> **GOAL**
Write out each line of the items below word for word.

(Some records)
►
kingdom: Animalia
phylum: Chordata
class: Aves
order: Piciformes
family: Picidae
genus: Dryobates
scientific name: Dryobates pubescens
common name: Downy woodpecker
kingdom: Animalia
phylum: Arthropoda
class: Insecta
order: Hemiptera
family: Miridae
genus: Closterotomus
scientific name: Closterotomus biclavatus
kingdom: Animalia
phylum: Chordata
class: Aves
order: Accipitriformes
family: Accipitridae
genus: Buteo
◄
> **EXERCISE RESULT**
kingdom: Animalia
phylum: Chordata
class: Aves
order: Piciformes
family: Picidae
genus: Dryobates
scientific name: Dryobates pubescens
common name: Downy woodpecker
kingdom: Animalia
phylum: Arthropoda
class: Insecta
order: Hemiptera
family: Miridae
genus: Closterotomus
scientific name: Closterotomus biclavatus
kingdom: Animalia
phylum: Chordata
class: Aves
order: Accipitriformes
family: Accipitridae
genus: Buteo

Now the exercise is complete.